Machine Learning Methods
John Hinic 2022-07-21
Machine Learning Methods
Well, we have officially finished learning about several machine learning methods within R. I already knew all of the standard regression techniques, but this was my first time formally learning about the tree-based methods, so that was definitely exciting.
I think the concept of a single regression/classification tree is definitely appealing, but I don’t really see any case that it would be the best method to use - and I have similar thoughts on bagging.
But random forests and boosted trees are both super exciting to me, and they can have really great performance. I think I slightly prefer the random forest method, for a couple main reasons:
- It is a lot easier to understand and explain in my opinion. I think a single tree is relatively intuitive when you show the visual of it to someone, and a random forest model builds off that quite nicely. Single trees can have really high variability, so we can counteract that by fitting lots of trees (i.e., the forest part) that each use a subset of the predictors (i.e., the random part). Then, we simply “average them all together” so to speak.
- The second reason is that it seems slightly easier to tune a random forest model compared to a boosted tree model, although the explainability is definitely a bigger deal to me.
Example
So, we’ll now fit a quick random forest model on the built-in iris
dataset for a demonstration, predicting which species a record belongs
to. We’ll need to load the caret package, and to make the computations
a bit faster we’ll parallelize it using the doParallel package. We’ll
also only use 80% of the data to train the model, then test its
performance on the remaining 20%.
We’ll select the best tuning parameter based on 5-fold, 3-time repeated cross-validation
library(caret)
library(doParallel)
library(tidyverse)
# splitting data
set.seed(9001)
data <- iris %>% mutate(Species = as.factor(Species))
trainIndex <- createDataPartition(data$Species, p = 0.8, list = FALSE)
train <- data[trainIndex, ]
test <- data[-trainIndex, ]
# CV setup
ctrl <- trainControl(method = "repeatedcv", number = 10, repeats = 3)
# parallel setup
cl <- makeCluster(detectCores() - 2)
registerDoParallel(cl)
Now, with the set-up all complete, fitting the model itself is super
simple.
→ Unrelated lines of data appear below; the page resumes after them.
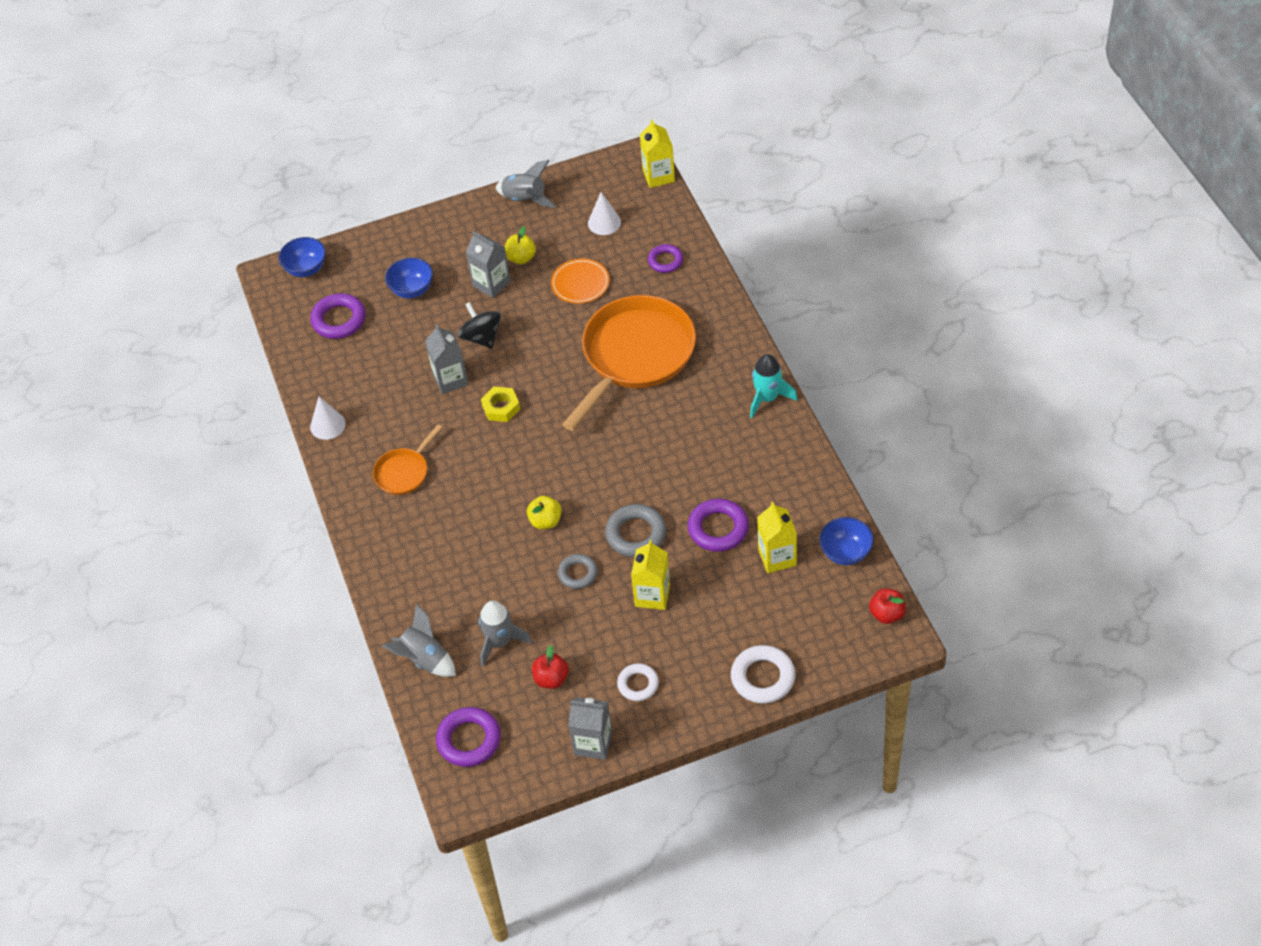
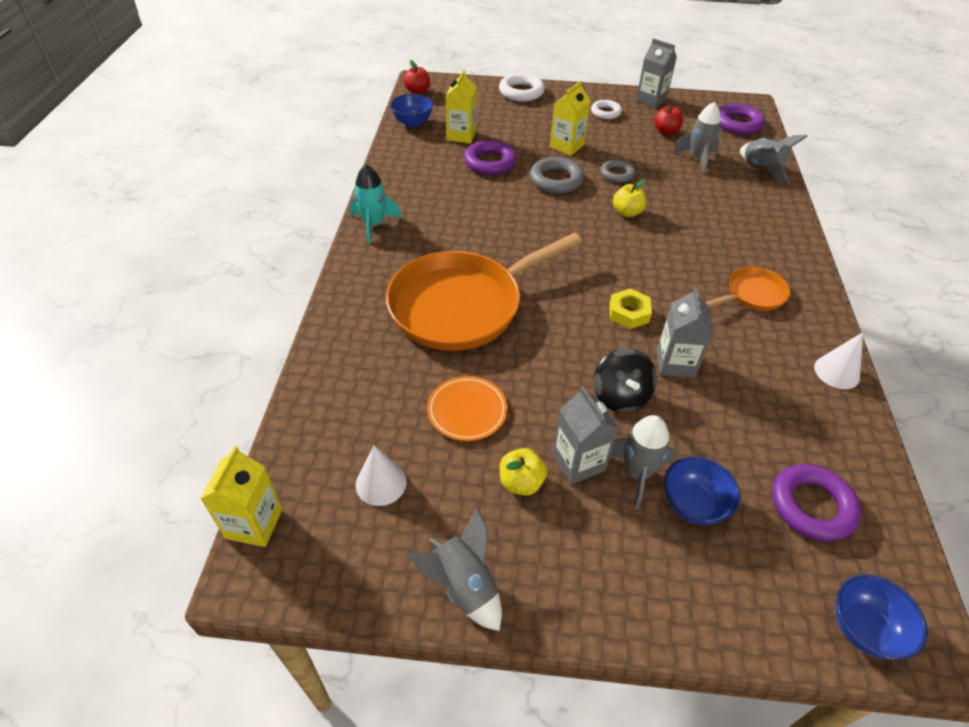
camera: 160 degrees left, 5 degrees down
(452, 293) = (636, 473): none -> grey rocket
(665, 261) = (351, 391): purple ring -> none

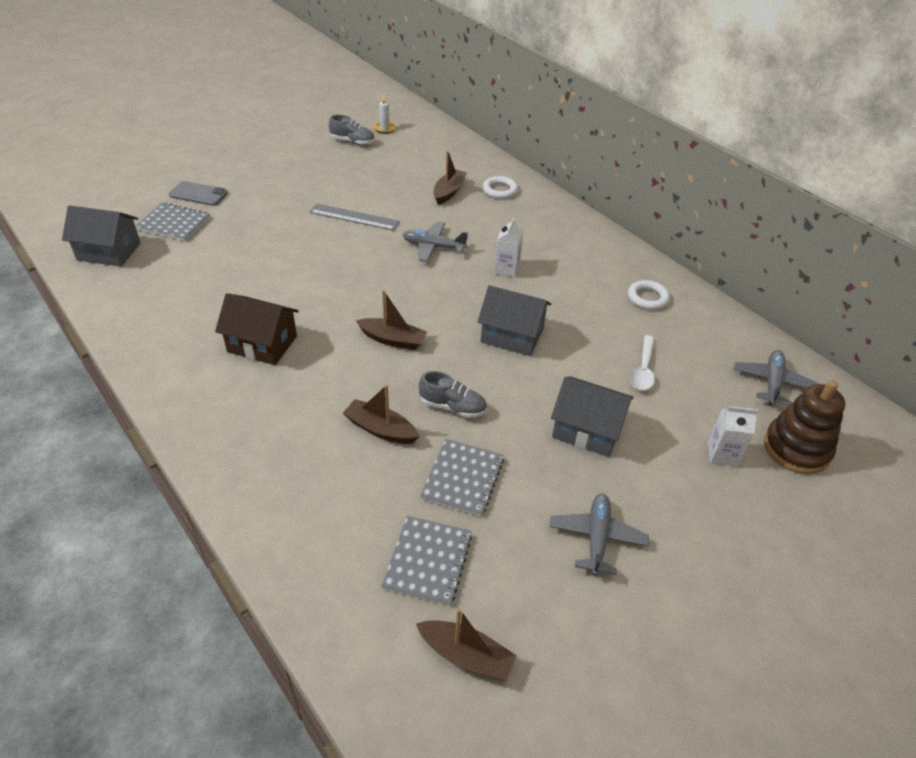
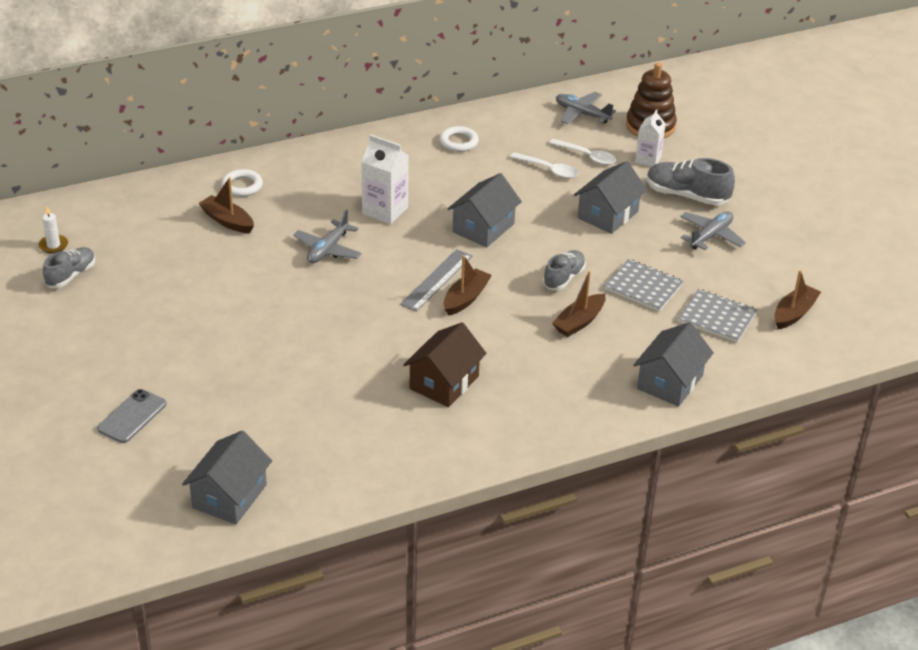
camera: 75 degrees left, 5 degrees down
(174, 223) = (192, 440): grey notebook -> none
(292, 524) = (669, 382): none -> grey house
(354, 217) = (245, 296): grey ruler -> grey ruler (436, 280)
(506, 269) = (385, 211): white carton -> white carton, size x1.52
(596, 538) = (711, 236): grey plane -> grey plane turned 105 degrees clockwise
(670, 502) = (686, 196): none -> grey shoe
(690, 398) = (587, 156): none -> white spoon

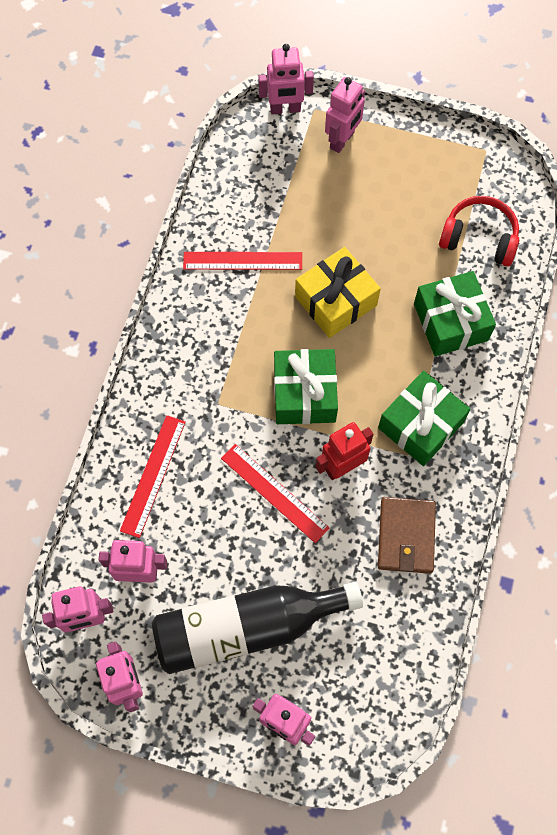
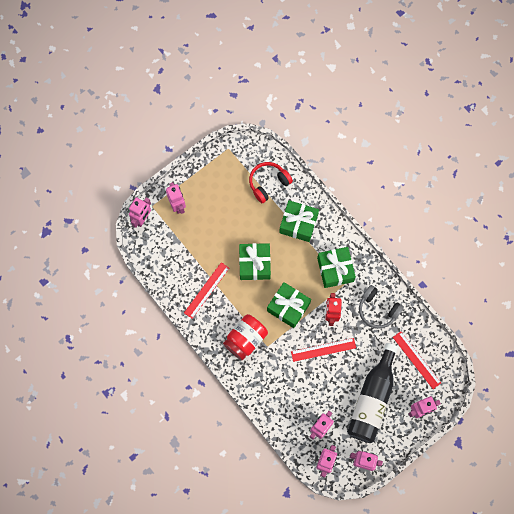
camera: 55 degrees left, 5 degrees up
(153, 475) = (281, 394): red ruler -> red ruler (416, 360)
(205, 365) = (245, 339): none -> red jar
(336, 301) = (254, 264): yellow gift -> green gift
(406, 536) = (377, 310): brown wallet -> grey headphones

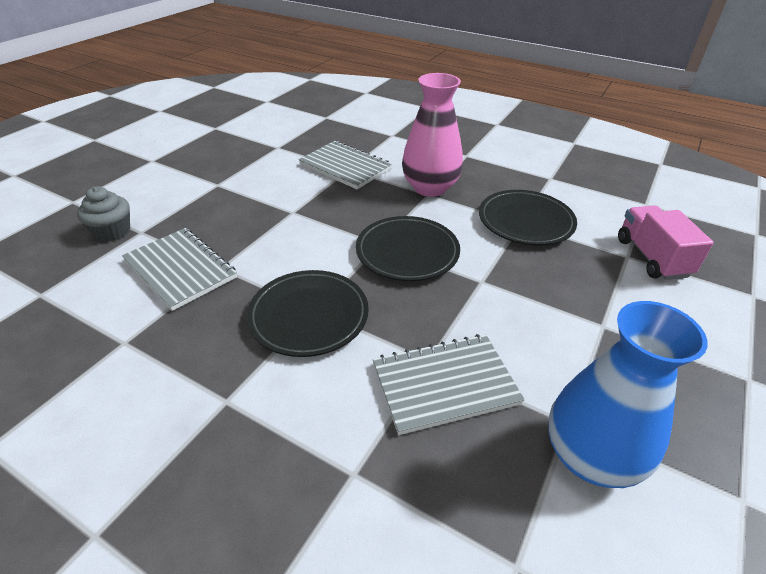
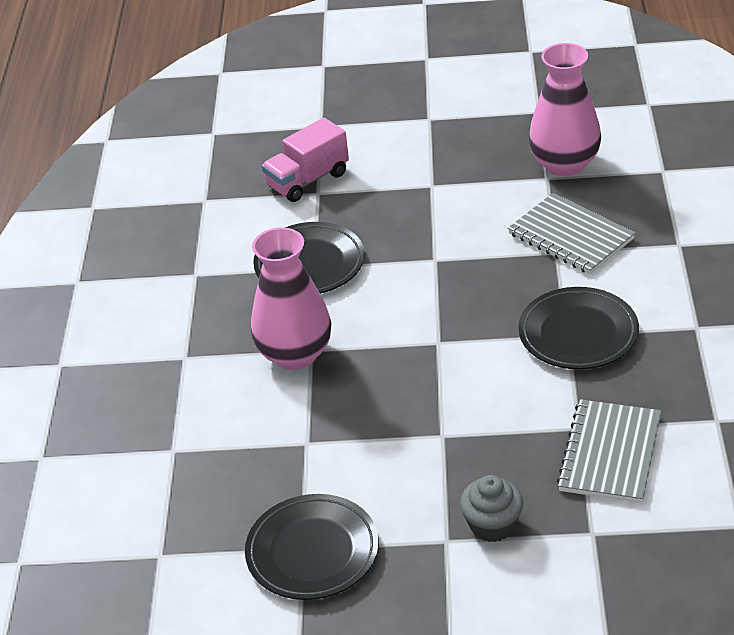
camera: 115 degrees left, 0 degrees up
(112, 231) = (615, 558): grey cupcake -> grey cupcake (492, 525)
(345, 167) = (303, 448): grey notebook -> none
(407, 252) = (435, 318): black plate -> black plate (312, 552)
(590, 456) = (564, 164): blue vase -> pink vase

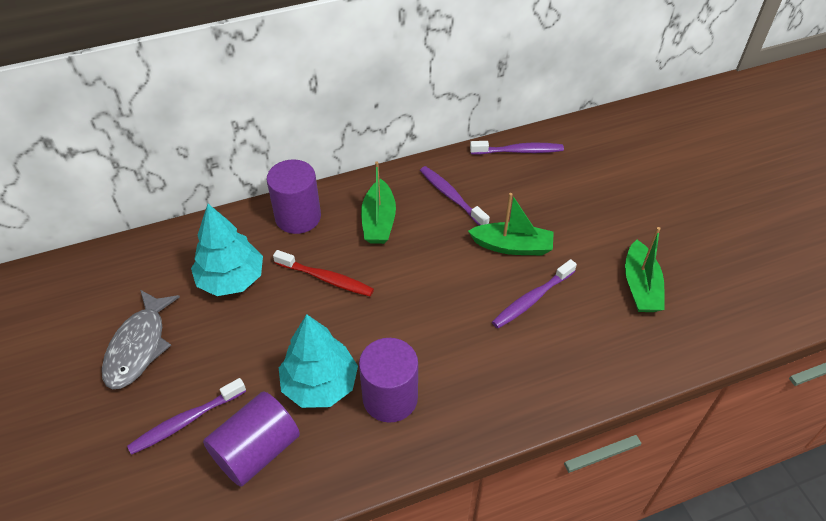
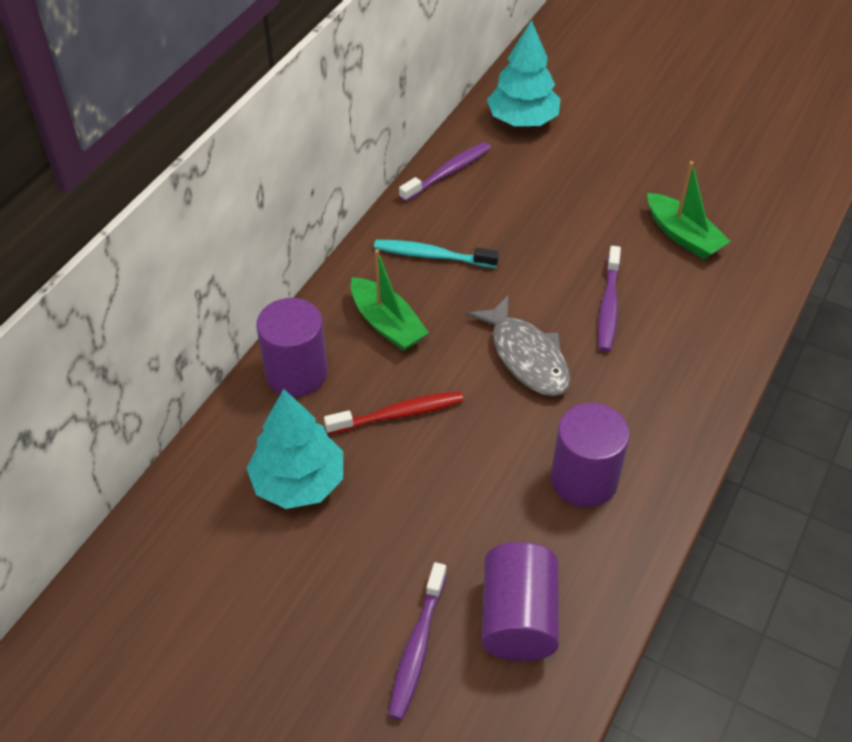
camera: 40 degrees left, 0 degrees up
(139, 346) = (277, 618): grey fish -> grey fish (526, 356)
(320, 384) = (507, 515): turquoise tree -> turquoise tree (522, 120)
(451, 196) = (432, 255): purple toothbrush -> turquoise toothbrush
(512, 246) = (540, 268): green boat -> none

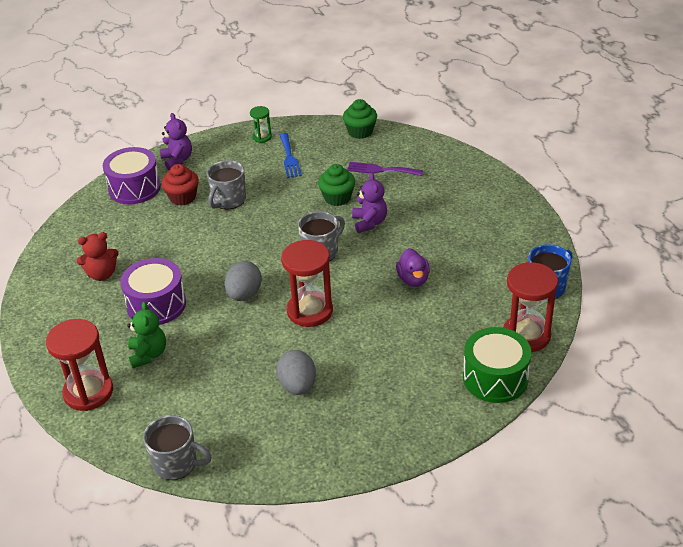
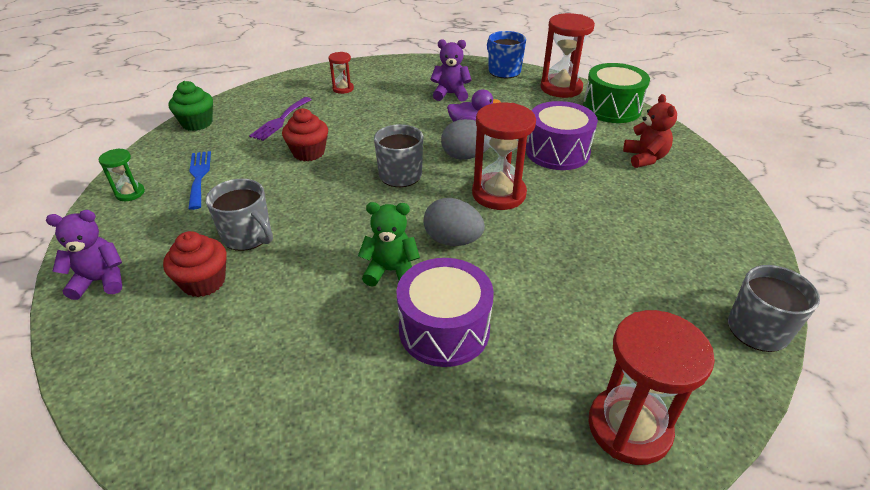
camera: 80 degrees left, 0 degrees up
(102, 274) = (342, 398): red teddy bear -> red teddy bear (645, 158)
(134, 188) = (129, 340): purple drum -> purple drum (557, 152)
(148, 354) = (551, 345): green teddy bear -> green teddy bear (391, 271)
(289, 158) = (199, 176): blue fork -> blue fork turned 105 degrees counterclockwise
(297, 386) = (619, 215): grey egg -> grey egg (466, 156)
(337, 198) = (308, 152): green cupcake -> red cupcake
(369, 222) = (366, 138): purple teddy bear -> purple teddy bear (450, 94)
(452, 188) = (343, 89): none -> red hourglass

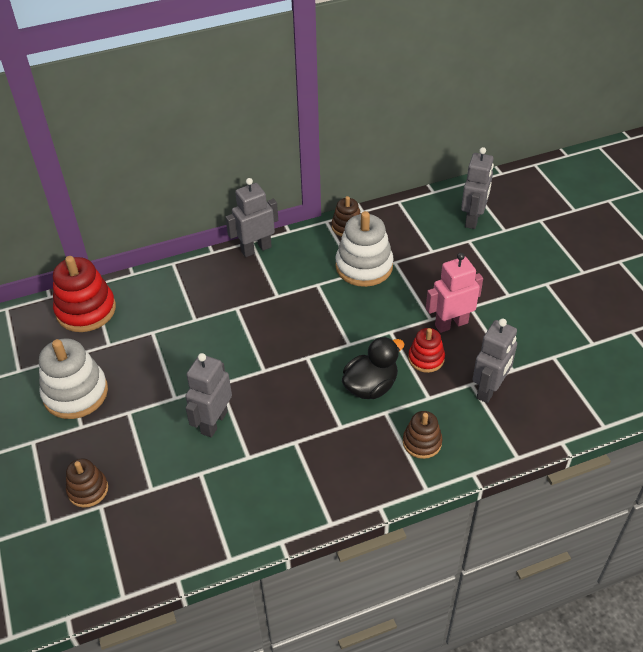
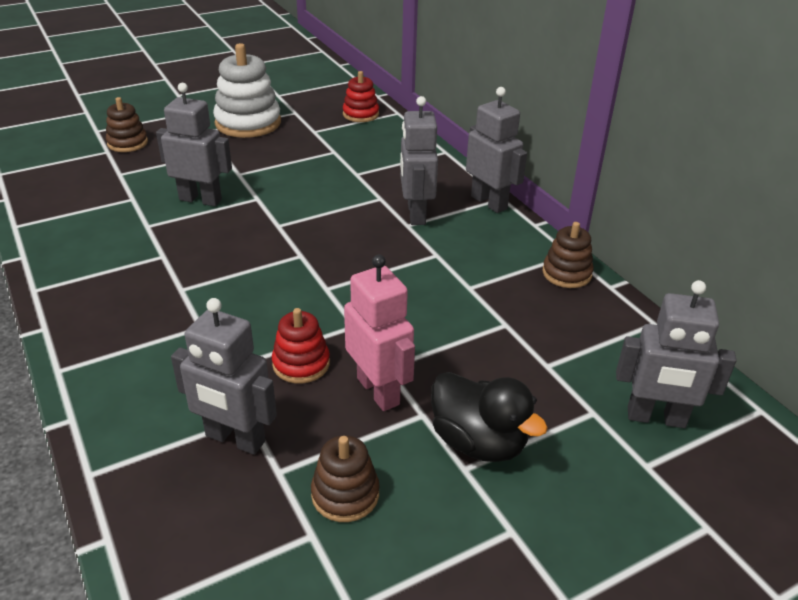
camera: 80 degrees right, 10 degrees down
(86, 310) = (360, 114): red stacking toy -> red stacking toy, size x0.57
(264, 289) = (416, 214): none -> grey robot
(364, 266) = (485, 294): white stacking toy -> none
(370, 386) = (248, 311): black duck -> black duck (478, 442)
(422, 442) = (140, 363): brown stacking toy -> brown stacking toy (345, 494)

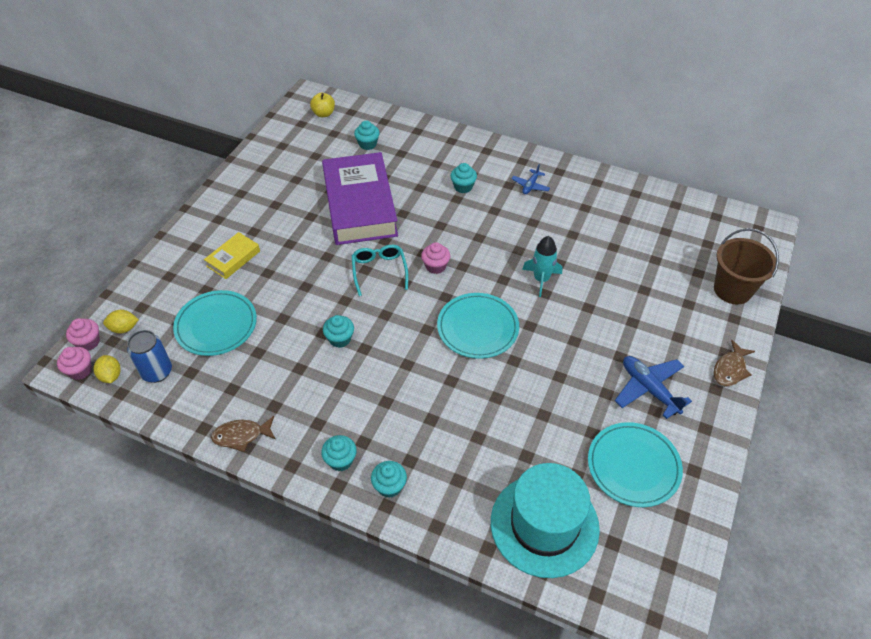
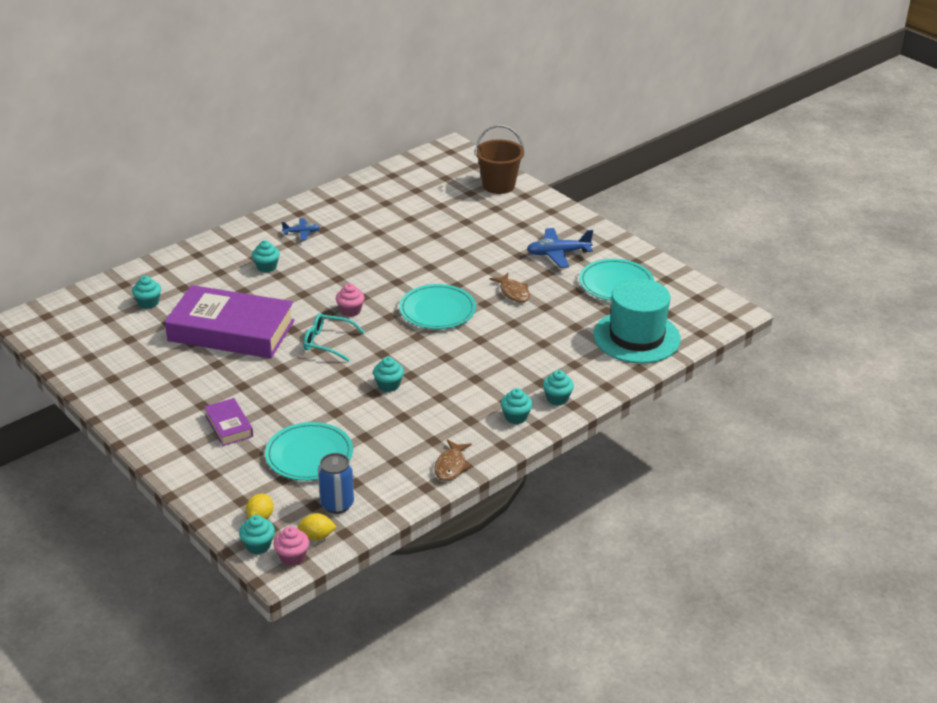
camera: 65 degrees left, 15 degrees down
(88, 342) = (258, 545): pink cupcake -> turquoise cupcake
(233, 258) = (229, 426): yellow book -> purple book
(323, 114) = (68, 317): yellow apple -> none
(530, 186) = (301, 233): blue plane -> blue plane turned 60 degrees counterclockwise
(541, 279) = (413, 263): turquoise rocket -> none
(730, 369) = (567, 215): brown fish -> brown fish (513, 292)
We just specify the formula in the train() function as we
normally would, then supply the dataset, model method, relevant tuning
parameters, and any other options we’d like to specify.
rf <- train(
Species ~ .,
data = train,
method = "rf",
preProcess = c("center", "scale"),
trControl = ctrl,
tuneGrid = data.frame(mtry = 1:4)
)
…and that’s it for actually fitting the model.
We can check the accuracy for each of our tuning parameters during the cross-validation, as well as get a plot for the importance of different variables.
rf$results
## mtry Accuracy Kappa AccuracySD KappaSD
## 1 1 0.9388889 0.9083333 0.07236208 0.1085431
## 2 2 0.9416667 0.9125000 0.07307557 0.1096133
## 3 3 0.9388889 0.9083333 0.07236208 0.1085431
## 4 4 0.9416667 0.9125000 0.07307557 0.1096133
plot(varImp(rf))

For our tuning parameter, we actually had an exact tie between 2 and 4,
so we will choose 2 just because that is a bit less complex. We can also
see from the variable importance plot, that it seems the petal
width/length are both extremely important, while the sepal measurements
are not nearly so - thus, it makes sense that our mtry value should be
2 instead of 4.
We can also see how our model performs on the test set, as well as create a confusion matrix:
predict(rf, newdata = test) %>%
confusionMatrix(reference = test$Species)
## Confusion Matrix and Statistics
##
## Reference
## Prediction setosa versicolor virginica
## setosa 10 0 0
## versicolor 0 9 0
## virginica 0 1 10
##
## Overall Statistics
##
## Accuracy : 0.9667
## 95% CI : (0.8278, 0.9992)
## No Information Rate : 0.3333
## P-Value [Acc > NIR] : 2.963e-13
##
## Kappa : 0.95
##
## Mcnemar's Test P-Value : NA
##
## Statistics by Class:
##
## Class: setosa Class: versicolor Class: virginica
## Sensitivity 1.0000 0.9000 1.0000
## Specificity 1.0000 1.0000 0.9500
## Pos Pred Value 1.0000 1.0000 0.9091
## Neg Pred Value 1.0000 0.9524 1.0000
## Prevalence 0.3333 0.3333 0.3333
## Detection Rate 0.3333 0.3000 0.3333
## Detection Prevalence 0.3333 0.3000 0.3667
## Balanced Accuracy 1.0000 0.9500 0.9750
stopCluster(cl)
Thus, we can see that the model predicted the correct species for all but 1 record in the test set, which is a pretty solid performance.